Issue 61 | March 2010

Susan Wijffels honoured with two significant science awards

Prof Neville Nicholls and Susan Wiffjels.

Prof Neville Nicholls and Susan Wiffjels

Hobart oceanographer, Susan Wijffels, is the recipient of two prestigious science awards, both in recognition of her leadership in ocean measurements.

Susan received the Australian Meteorological and Oceanographic Society's Priestley Medal from the Society's National President, Prof Neville Nicholls, and in the next few weeks will be formally presented with the Royal Society of Tasmania's MR Banks Medal.

Susan leads Australia's primary ocean observation research group in the Wealth from Oceans Flagship (WfO) and the Australian Integrated Marine Observing System. She is a world expert on the way ocean currents transport salt and freshwater between oceans – a vital aspect of global ocean circulation and its role in the Earth's climate.

Making the AMOS Priestley Medal presentation, Prof Nicholls said Susan's research has been critical to our understanding and prediction of climate.

'Her innovative work on the Indonesian Throughflow and her development of methods for deducing long-term trends in the global hydrological cycle from ocean data, have resulted in landmark studies.

'In recent years, she has provided exemplary leadership of the Australian Argo team, yet continued to maintain an impressive publication record of highly cited journal papers', he said.

The awards were presented for her leadership in measurement techniques in global ocean studies, which have contributed to recognition that the oceans are absorbing and accumulating heat as a result of global warming.
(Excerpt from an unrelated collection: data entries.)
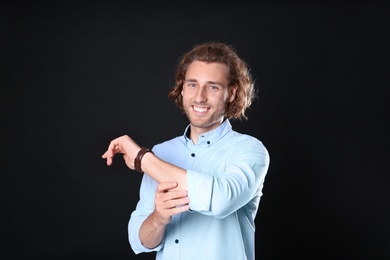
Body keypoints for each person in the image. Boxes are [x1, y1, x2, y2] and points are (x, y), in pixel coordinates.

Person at [102, 42, 270, 260]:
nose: (199, 97)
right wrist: (158, 219)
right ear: (182, 88)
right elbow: (139, 240)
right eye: (192, 84)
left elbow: (220, 200)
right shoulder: (161, 153)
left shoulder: (250, 150)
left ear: (232, 93)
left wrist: (143, 159)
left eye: (212, 87)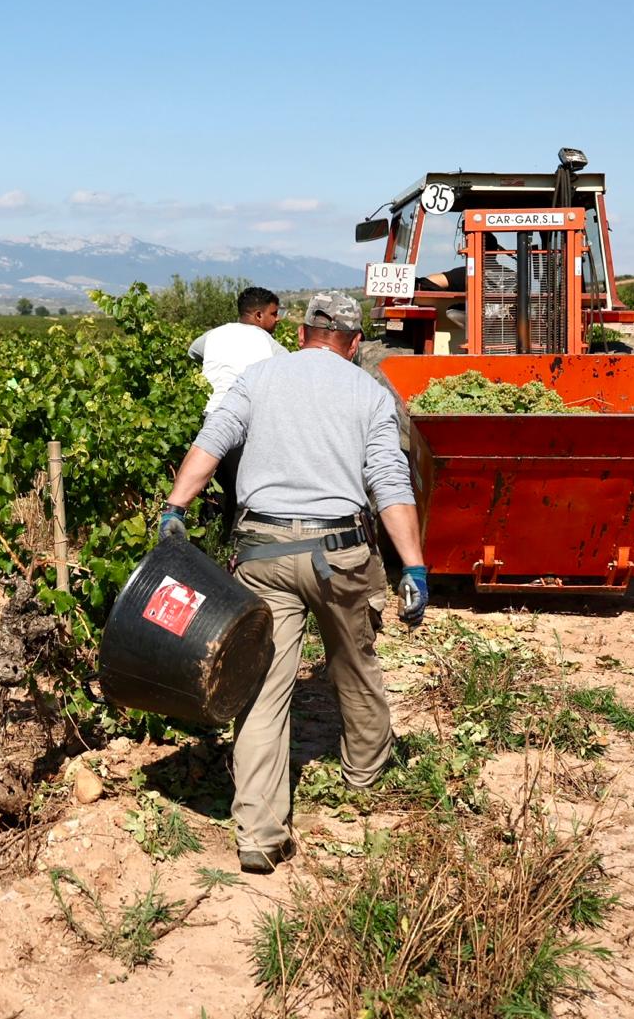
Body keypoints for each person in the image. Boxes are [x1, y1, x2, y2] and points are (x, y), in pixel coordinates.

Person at [158, 291, 428, 875]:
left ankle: (258, 831)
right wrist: (413, 564)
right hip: (341, 555)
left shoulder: (258, 377)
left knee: (263, 687)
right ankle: (364, 775)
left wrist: (176, 506)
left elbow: (213, 441)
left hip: (263, 552)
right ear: (354, 344)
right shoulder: (370, 392)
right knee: (354, 662)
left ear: (302, 333)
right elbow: (389, 482)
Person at [185, 287, 288, 528]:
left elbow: (192, 351)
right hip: (244, 422)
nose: (278, 319)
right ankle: (234, 548)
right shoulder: (268, 343)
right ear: (258, 316)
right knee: (241, 490)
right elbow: (288, 369)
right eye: (274, 314)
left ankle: (211, 541)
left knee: (212, 487)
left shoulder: (214, 334)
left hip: (210, 417)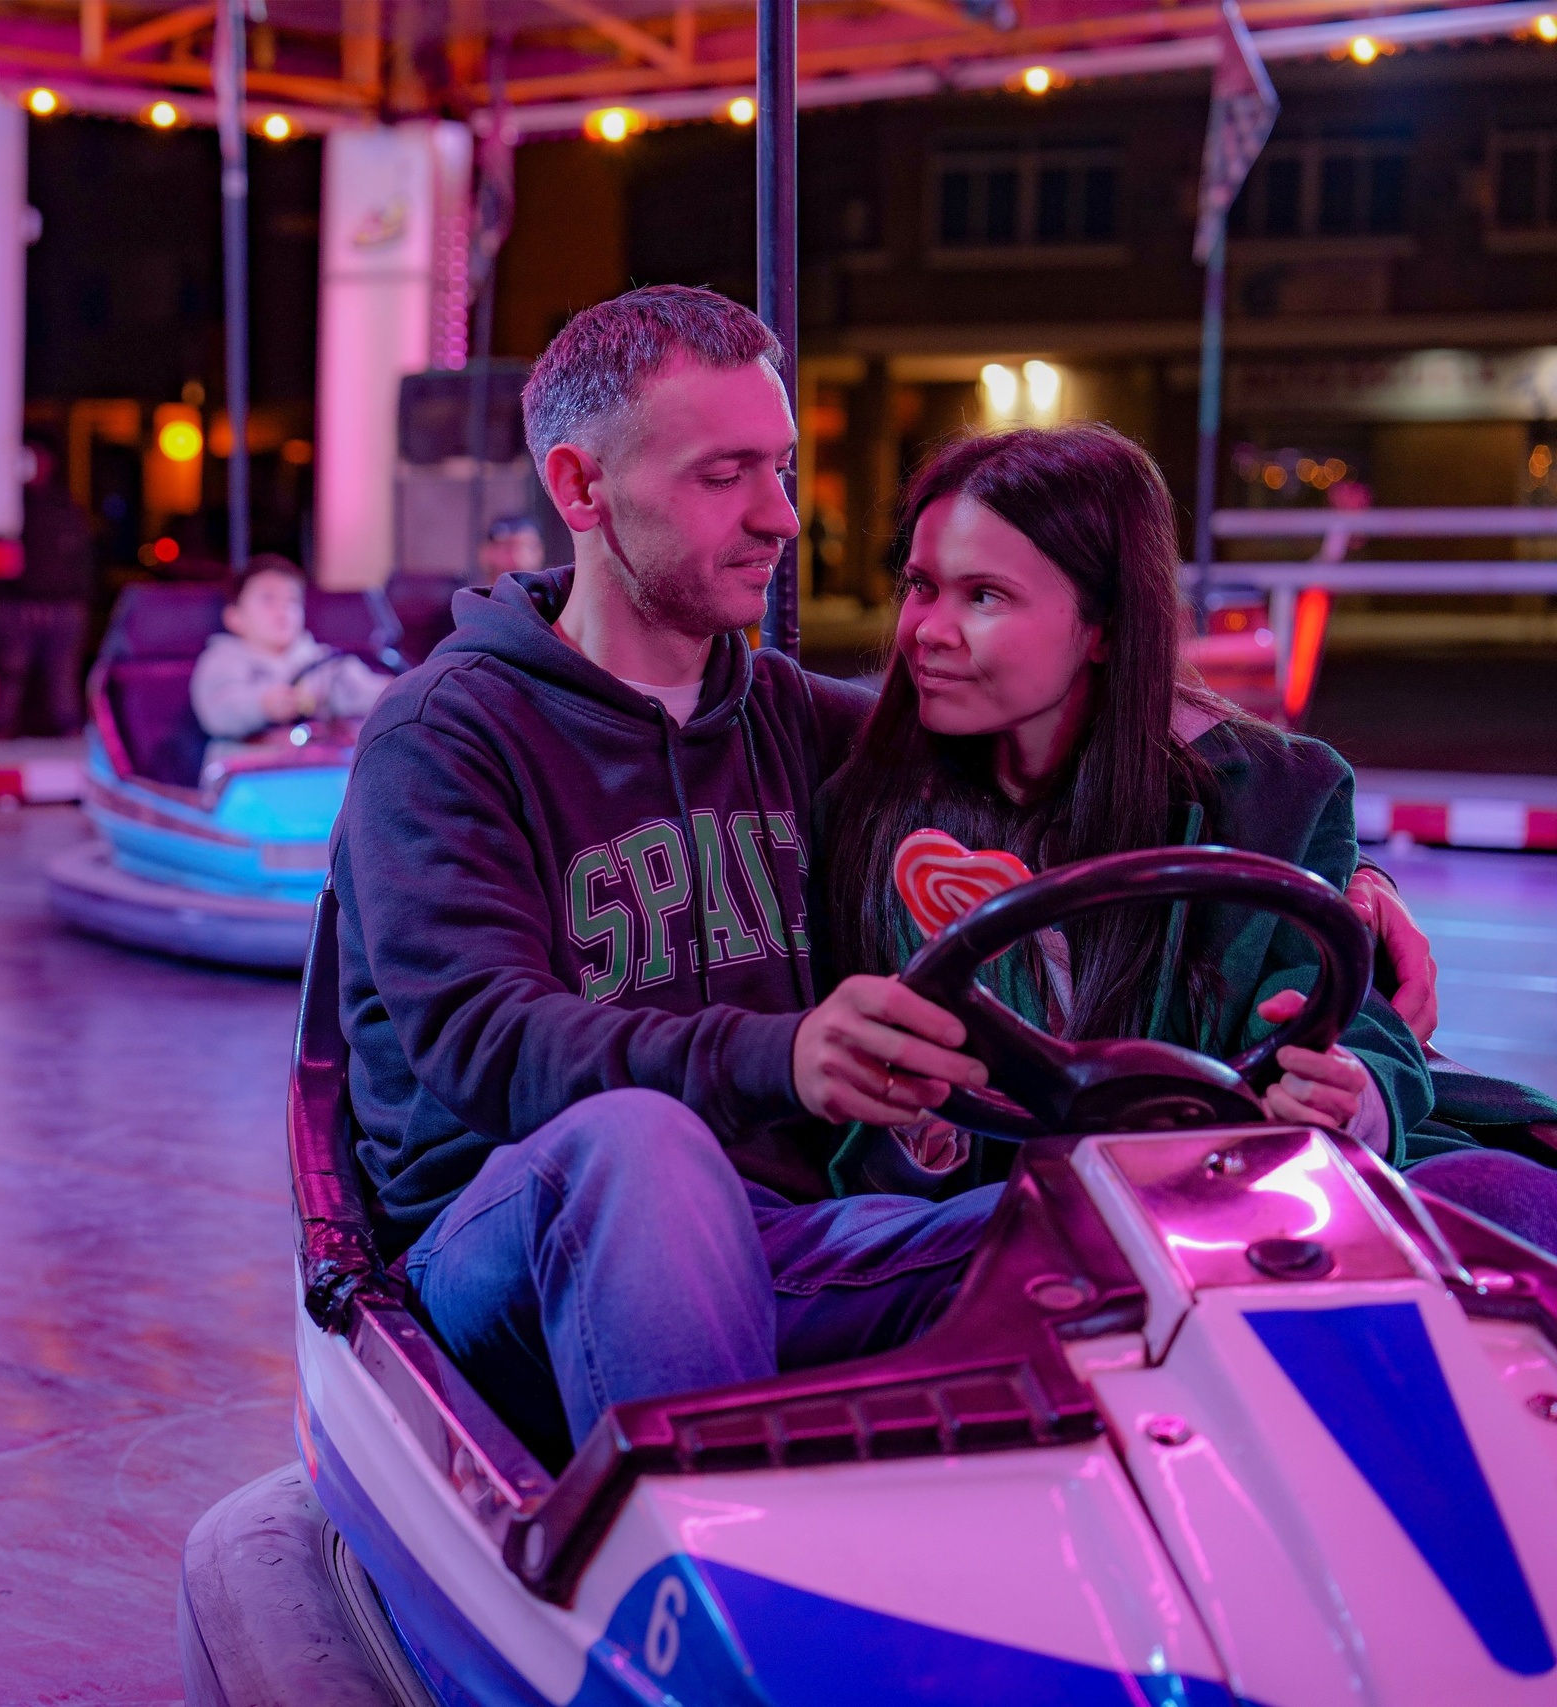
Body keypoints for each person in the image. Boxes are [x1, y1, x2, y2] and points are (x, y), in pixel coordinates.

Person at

In 1999, she led the first trial of ten Argo robotic profilers in the Indian Ocean, north-west of Australia. Since then, almost 6 800 profilers have been deployed in all the world's oceans, including in the past year under the ice in the Antarctic. As of 1 March this year, 3 350 profilers are operating and providing data to scientists, with Australia's 170 floats making it the fifth largest national contribution.

Another major project she led for Australia included INSTANT, a $3 million, five-nation project to deploy moored instruments in a series of straits and passages of the Indonesian Archipelago. With colleagues, Susan worked to resolve an ocean data issue from the 1980s relevant to heat content in the ocean and global sea level rise. This research was published in Nature.

As well as being a research leader with WfO, Susan led CSIRO's management of an international program to train young scientists in modelling, jointly conducted with the University of Tasmania.

Originally from Geraldton, Susan obtained her honours degree at Flinders University, South Australia, and undertook doctoral research at the Massachusetts Institute of Technology and Woods Hole Oceanographic Institution in Massachusetts.

In 1997, the Royal Society of Tasmania instituted the MR Banks Medal to be awarded biennially to a scholar of distinction in mid-career and in any field relevant to the Society. The Medal is to honour Dr MR Banks' contribution to science and to the Royal Society of Tasmania.